The FMMO hearing is occurring against a backdrop of the lowest producer margins since margin-protection insurance was introduced in the 2014 Farm Bill. The USDA announced that the July Dairy Margin Coverage margin dropped $0.13/cwt from June to $3.52/cwt. That will generate payments of $0.48/cwt payments for the free $4/cwt coverage level, and payments of $5.98/cwt for coverage the maximum $9.50/cwt Tier 1 coverage. The July all-milk price was $17.40/cwt, $0.50/cwt lower than in June, while the DMC July feed cost was $0.37/cwt of milk lower than June’s.
Available forecasts indicate the margin will increase rapidly during the following three months and stabilize around $9.50/cwt for the fourth quarter of this year.
In addition to FMMO activity, NMPF and the U.S. Dairy Export Council organized an Aug. 3 meeting for APEC agricultural officials as part of the larger APEC Food Security Ministerial session in Seattle as part of the federation’s ongoing engagement with the Asia-Pacific Economic Cooperation (APEC), an organization that includes 15 of the top 20 U.S. dairy export markets. Mulhern spoke to the value of an incentive-based, voluntary approach toward improving the sustainability of U.S. agriculture and highlighted the dairy sector’s leadership in implementing climate-smart solutions.
NMPF tangibly expanded U.S. dairy exports in August through the Cooperatives Working Together program. CWT member cooperatives secured 67 contracts, adding 6.3 million pounds of American-type cheeses, 2,000 pounds of anhydrous milkfat, 337,000 pounds of cream cheese and 137,000 pounds of whole milk powder to CWT-assisted sales in 2023. In milk equivalent, this is equal to 61.5 million pounds of milk on a milkfat basis. Sales for the year so far through August are the total milk equivalent of 610.5 million pounds on a milkfat basis.

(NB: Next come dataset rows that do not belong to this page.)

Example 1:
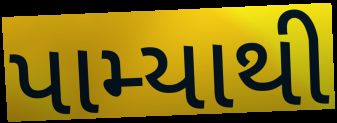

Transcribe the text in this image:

પામ્યાથી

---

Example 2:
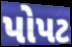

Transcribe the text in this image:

પોપટ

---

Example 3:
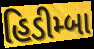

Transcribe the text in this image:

હિડીમ્બા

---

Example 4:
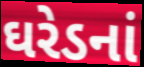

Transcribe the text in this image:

ઘરેડનાં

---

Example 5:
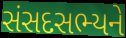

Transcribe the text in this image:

સંસદસભ્યને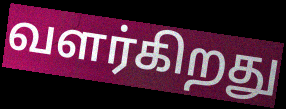
வளர்கிறது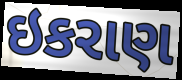
ઇકરાણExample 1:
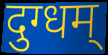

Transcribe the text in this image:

दुग्धम्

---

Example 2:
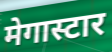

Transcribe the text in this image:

मेगास्टार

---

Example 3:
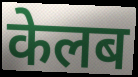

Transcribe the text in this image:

केलब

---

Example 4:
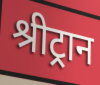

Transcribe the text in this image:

श्रीट्रान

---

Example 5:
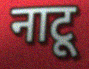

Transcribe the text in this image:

नाटू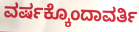
ವರ್ಷಕ್ಕೊಂದಾವರ್ತಿ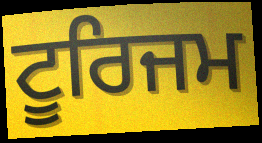
ਟੂਰਿਜਮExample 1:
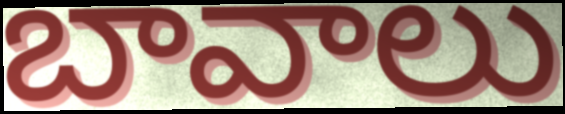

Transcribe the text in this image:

బావాలు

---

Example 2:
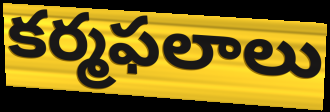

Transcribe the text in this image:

కర్మఫలాలు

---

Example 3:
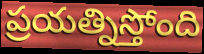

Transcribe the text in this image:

ప్రయత్నిస్తోంది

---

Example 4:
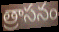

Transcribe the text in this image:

త్రాసనం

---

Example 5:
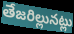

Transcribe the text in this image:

తేజరిల్లునట్లుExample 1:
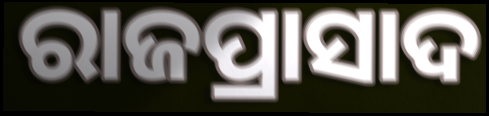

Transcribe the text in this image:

ରାଜପ୍ରାସାଦ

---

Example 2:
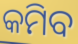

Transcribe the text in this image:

କମିବ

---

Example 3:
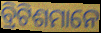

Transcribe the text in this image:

ବ୍ରିଟିଶମାନେ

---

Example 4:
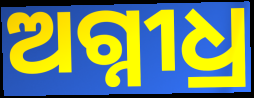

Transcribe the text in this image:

ଅଗ୍ନୀଧ୍ର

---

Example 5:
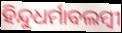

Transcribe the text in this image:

ହିନ୍ଦୁଧର୍ମାବଲମ୍ବୀ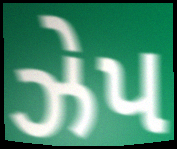
ઝેપ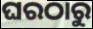
ଘରଠାରୁ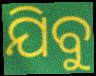
ଯିବୁ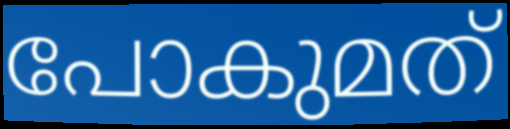
പോകുമത്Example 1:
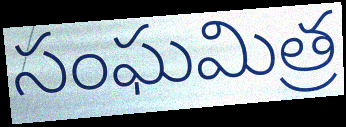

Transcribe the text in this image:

సంఘమిత్ర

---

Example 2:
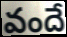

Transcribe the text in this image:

వందే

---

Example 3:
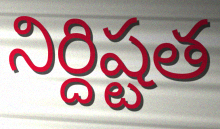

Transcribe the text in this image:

నిర్దిష్టత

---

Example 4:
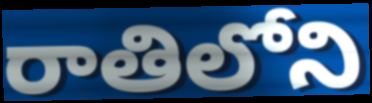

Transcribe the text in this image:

రాతిలోని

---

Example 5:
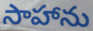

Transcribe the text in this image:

సాహాను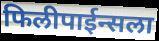
फिलीपाईन्सला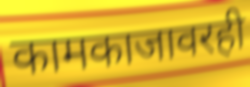
कामकाजावरहीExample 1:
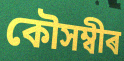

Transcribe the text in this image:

কৌসম্বীৰ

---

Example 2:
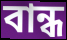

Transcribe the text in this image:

বান্ধ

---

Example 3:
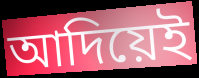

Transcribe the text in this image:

আদিয়েই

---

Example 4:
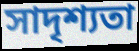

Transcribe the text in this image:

সাদৃশ্যতা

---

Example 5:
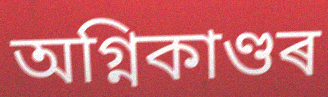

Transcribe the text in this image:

অগ্নিকাণ্ডৰ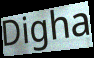
DighaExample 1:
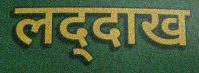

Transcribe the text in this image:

लद्‌दाख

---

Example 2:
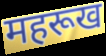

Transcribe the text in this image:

महरूख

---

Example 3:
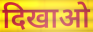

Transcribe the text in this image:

दिखाओ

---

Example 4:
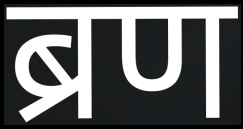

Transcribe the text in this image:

ब्रण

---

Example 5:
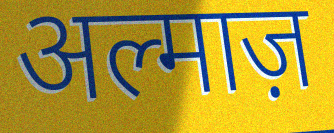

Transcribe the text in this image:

अल्माज़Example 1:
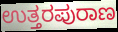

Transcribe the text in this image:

ಉತ್ತರಪುರಾಣ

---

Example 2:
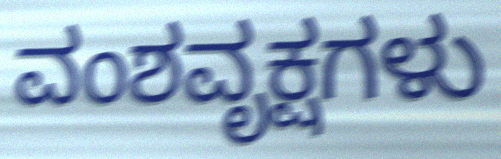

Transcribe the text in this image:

ವಂಶವೃಕ್ಷಗಳು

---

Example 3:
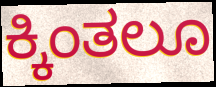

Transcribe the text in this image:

ಕ್ಕಿಂತಲೂ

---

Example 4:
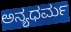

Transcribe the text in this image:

ಅನ್ಯಧರ್ಮ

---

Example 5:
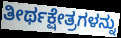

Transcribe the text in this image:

ತೀರ್ಥಕ್ಷೇತ್ರಗಳನ್ನು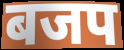
बजपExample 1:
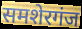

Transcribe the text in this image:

समशेरगंज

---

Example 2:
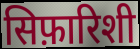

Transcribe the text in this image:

सिफ़ारिशी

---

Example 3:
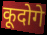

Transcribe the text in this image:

कूदोगे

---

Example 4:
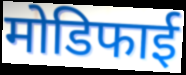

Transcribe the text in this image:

मोडिफाई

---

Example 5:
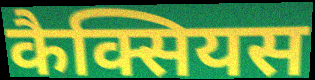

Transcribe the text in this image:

कैक्सियस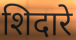
शिदारेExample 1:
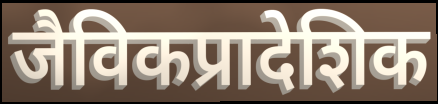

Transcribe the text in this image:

जैविकप्रादेशिक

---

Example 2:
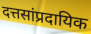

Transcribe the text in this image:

दत्तसांप्रदायिक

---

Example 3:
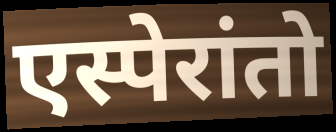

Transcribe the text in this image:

एस्पेरांतो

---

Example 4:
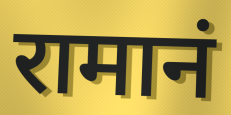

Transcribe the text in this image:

रामानं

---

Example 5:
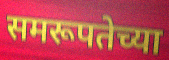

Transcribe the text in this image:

समरूपतेच्या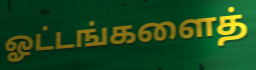
ஓட்டங்களைத்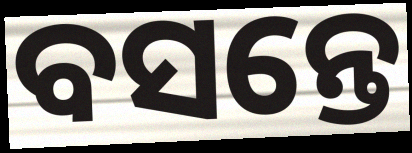
ବସନ୍ତେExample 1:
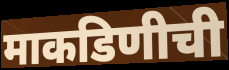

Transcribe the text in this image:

माकडिणीची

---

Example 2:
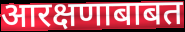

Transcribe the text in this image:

आरक्षणाबाबत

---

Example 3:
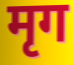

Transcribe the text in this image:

मृग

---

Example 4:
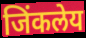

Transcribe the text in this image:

जिंकलेय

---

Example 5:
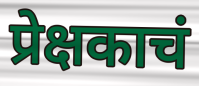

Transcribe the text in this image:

प्रेक्षकाचंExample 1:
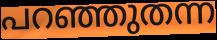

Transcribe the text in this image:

പറഞ്ഞുതന്ന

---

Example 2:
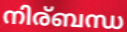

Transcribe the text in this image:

നിര്ബന്ധ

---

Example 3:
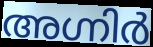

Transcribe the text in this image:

അഗ്നിർ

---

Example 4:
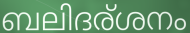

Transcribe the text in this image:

ബലിദര്ശനം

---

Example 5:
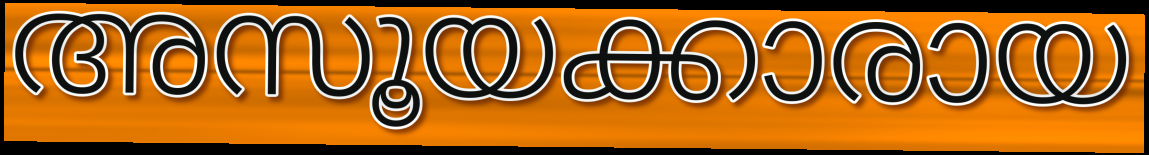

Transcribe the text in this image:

അസൂയക്കാരായ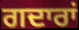
ਗਦਾਰਾਂ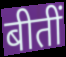
बीतीं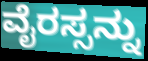
ವೈರಸ್ಸನ್ನು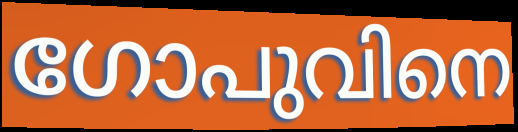
ഗോപുവിനെ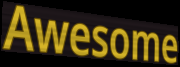
AwesomeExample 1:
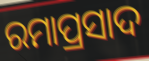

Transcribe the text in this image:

ରମାପ୍ରସାଦ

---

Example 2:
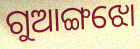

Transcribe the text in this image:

ଗୁଆଙ୍ଗଝୋ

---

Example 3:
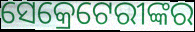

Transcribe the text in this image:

ସେକ୍ରେଟେରୀଙ୍କର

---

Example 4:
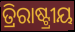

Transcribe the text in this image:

ତ୍ରିରାଷ୍ଟ୍ରୀୟ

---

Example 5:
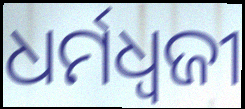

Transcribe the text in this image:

ଧର୍ମଧ୍ୱଜୀ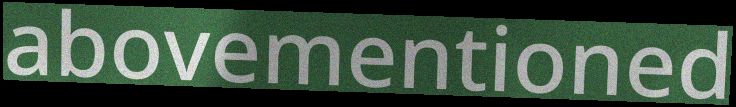
abovementioned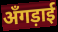
अँगड़ाई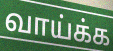
வாய்க்க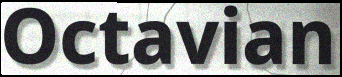
OctavianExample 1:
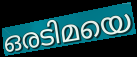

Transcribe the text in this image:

ഒരടിമയെ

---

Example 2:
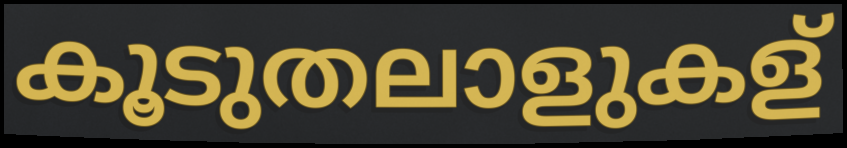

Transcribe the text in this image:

കൂടുതലാളുകള്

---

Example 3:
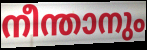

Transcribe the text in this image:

നീന്താനും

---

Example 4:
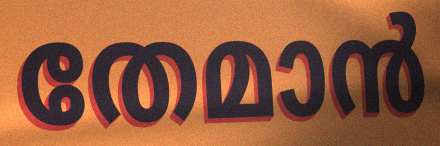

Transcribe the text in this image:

തേമാൻ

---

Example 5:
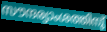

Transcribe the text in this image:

സൗന്ദര്യാംശത്തിനു്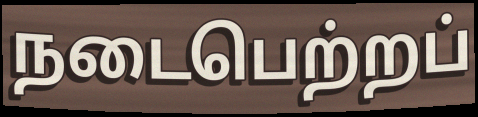
நடைபெற்றப்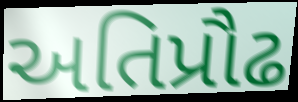
અતિપ્રૌઢ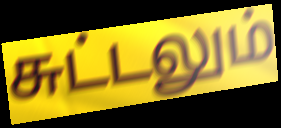
சுட்டலும்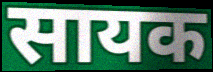
सायक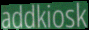
addkioskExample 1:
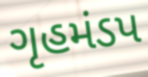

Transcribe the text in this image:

ગૃહમંડપ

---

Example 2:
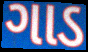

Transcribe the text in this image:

ગાડ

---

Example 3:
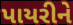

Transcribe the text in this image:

પાયરીને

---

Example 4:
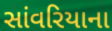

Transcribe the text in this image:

સાંવરિયાના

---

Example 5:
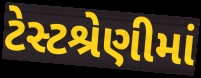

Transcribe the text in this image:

ટેસ્ટશ્રેણીમાં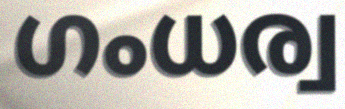
ഗംധര്വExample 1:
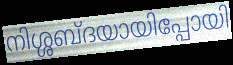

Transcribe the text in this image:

നിശ്ശബ്ദയായിപ്പോയി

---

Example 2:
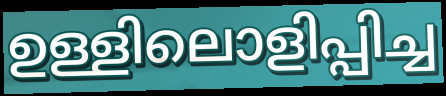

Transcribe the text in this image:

ഉള്ളിലൊളിപ്പിച്ച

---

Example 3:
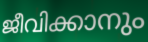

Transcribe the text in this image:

ജീവിക്കാനും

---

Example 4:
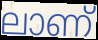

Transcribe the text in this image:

NMPF’s regulatory team, meanwhile, noted progress in the Waters of the U.S. issue, with a new Biden Administration rule offered in line with a Supreme Court decision last spring that limited the reach of EPA’s regulatory authority. While the rule will almost certainly be subject to litigation, the approach is an improvement of the most recent changes to WOTUS, which created regulatory uncertainty for farmers and represented government overreach, a point regulatory staff have made in numerous meetings with and comments to EPA over more than a decade.
Finally, the final day of August saw USDA announce the fiscal year 2023 notice of funding for CIG On-Farm Conservation Innovation Trials, bringing to fruition an important win NMPF secured last year.
On-Farm Conservation Innovation Trials support widespread adoption of innovative approaches, practices, and systems on working lands. The Inflation Reduction Act, which Congress passed last year, doubled annual funding for this program from $25 million to $50 million for four fiscal years. NMPF won language in the law to target this new funding toward initiatives that use feed and diet management to reduce enteric methane emissions, which can comprise roughly one-third of a dairy farm’s greenhouse gas footprint and represent a major opportunity for dairy to lead the agriculture sector in making sustainability gains.